Top of Material for this exercise
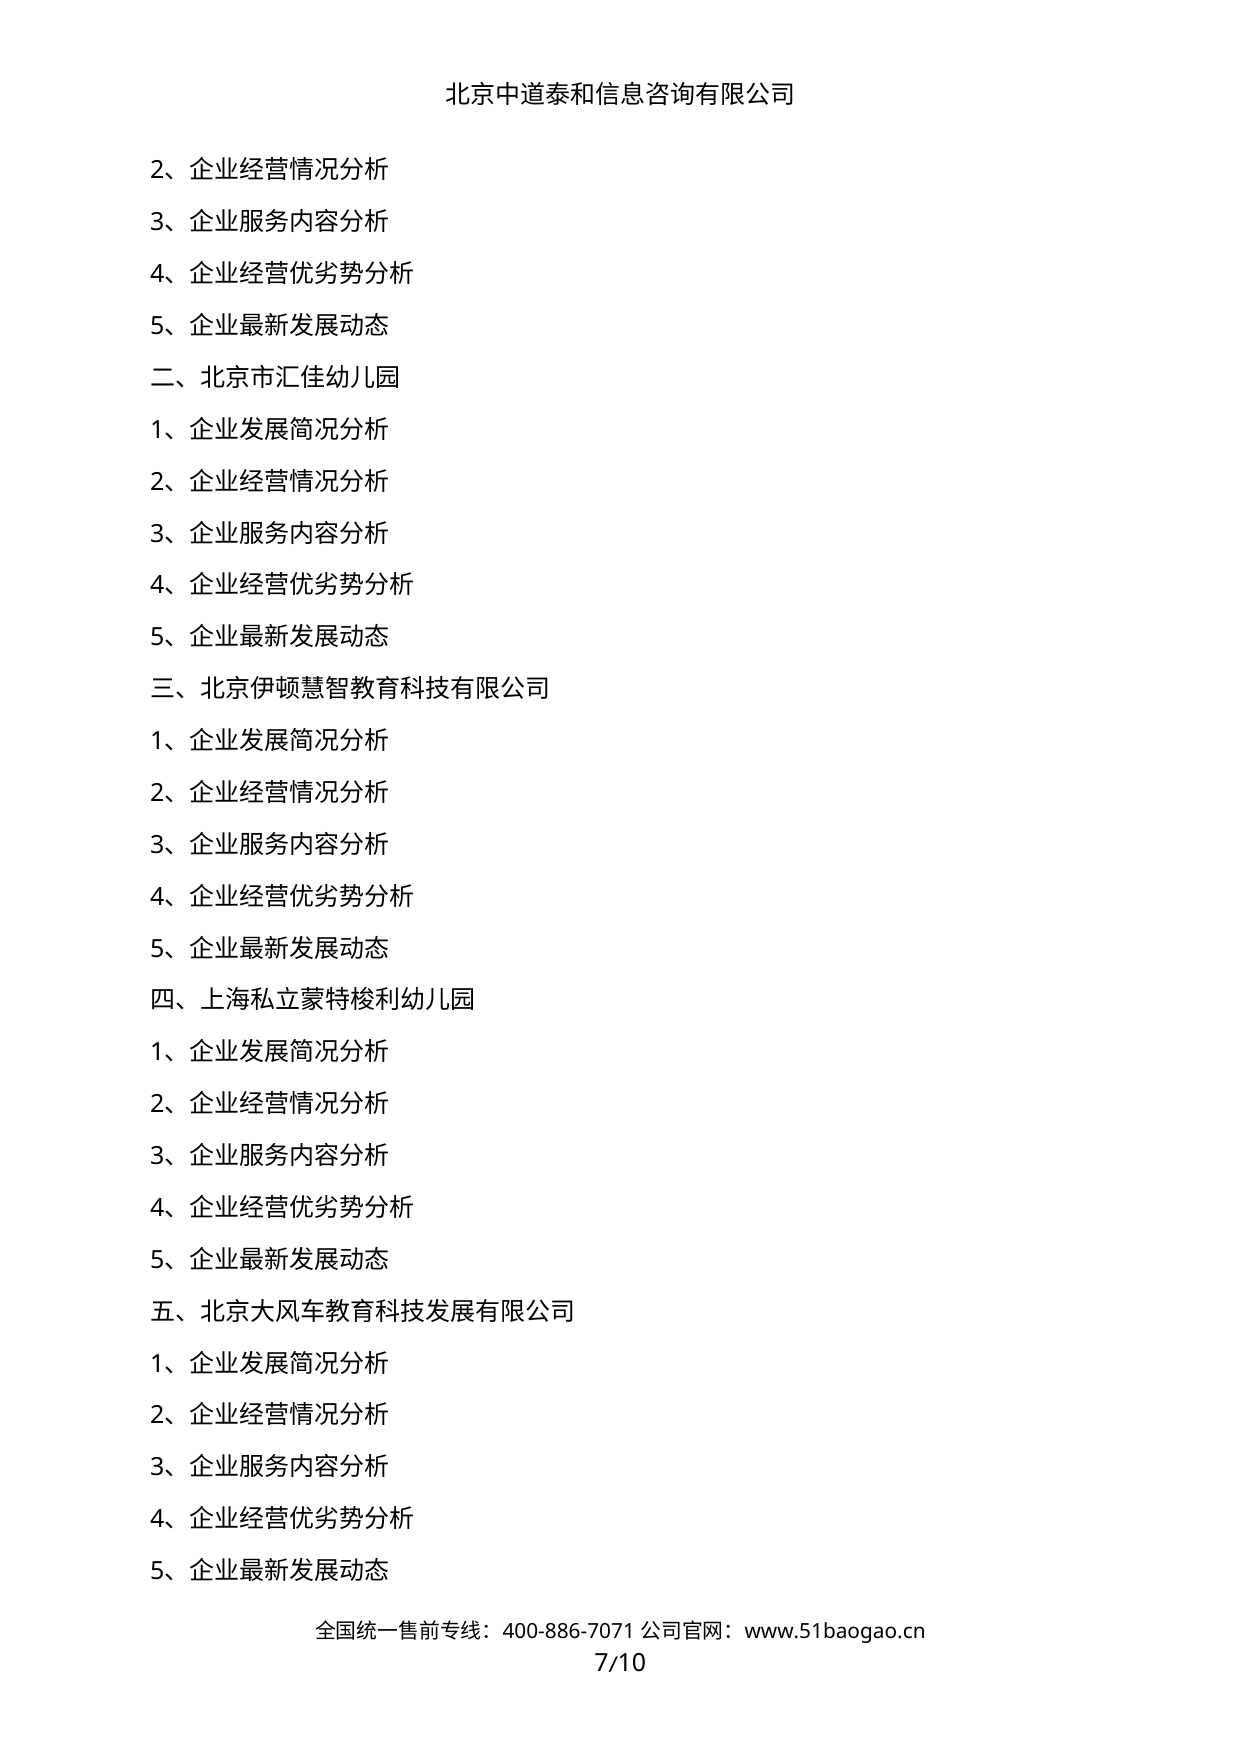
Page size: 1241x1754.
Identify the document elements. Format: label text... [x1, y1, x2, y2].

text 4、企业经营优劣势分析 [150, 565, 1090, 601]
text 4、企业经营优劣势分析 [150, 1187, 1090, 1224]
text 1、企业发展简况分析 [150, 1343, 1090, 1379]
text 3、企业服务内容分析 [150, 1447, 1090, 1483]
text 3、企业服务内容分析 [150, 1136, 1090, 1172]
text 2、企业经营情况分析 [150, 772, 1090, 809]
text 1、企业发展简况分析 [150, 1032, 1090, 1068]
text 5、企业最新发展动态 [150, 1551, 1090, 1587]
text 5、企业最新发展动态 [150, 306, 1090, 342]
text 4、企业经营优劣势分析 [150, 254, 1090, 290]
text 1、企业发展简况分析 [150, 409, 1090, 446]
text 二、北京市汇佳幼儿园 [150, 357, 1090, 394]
Bottom of Material for this exercise
Action item = Images stay out, but the rest of the records must be retyped exactly.

Expected answer =
Page size: 1241x1754.
Identify the document elements. Format: label text... [x1, y1, x2, y2].

text 4、企业经营优劣势分析 [150, 565, 1090, 601]
text 4、企业经营优劣势分析 [150, 1187, 1090, 1224]
text 1、企业发展简况分析 [150, 1343, 1090, 1379]
text 3、企业服务内容分析 [150, 1447, 1090, 1483]
text 3、企业服务内容分析 [150, 1136, 1090, 1172]
text 2、企业经营情况分析 [150, 772, 1090, 809]
text 1、企业发展简况分析 [150, 1032, 1090, 1068]
text 5、企业最新发展动态 [150, 1551, 1090, 1587]
text 5、企业最新发展动态 [150, 306, 1090, 342]
text 4、企业经营优劣势分析 [150, 254, 1090, 290]
text 1、企业发展简况分析 [150, 409, 1090, 446]
text 二、北京市汇佳幼儿园 [150, 357, 1090, 394]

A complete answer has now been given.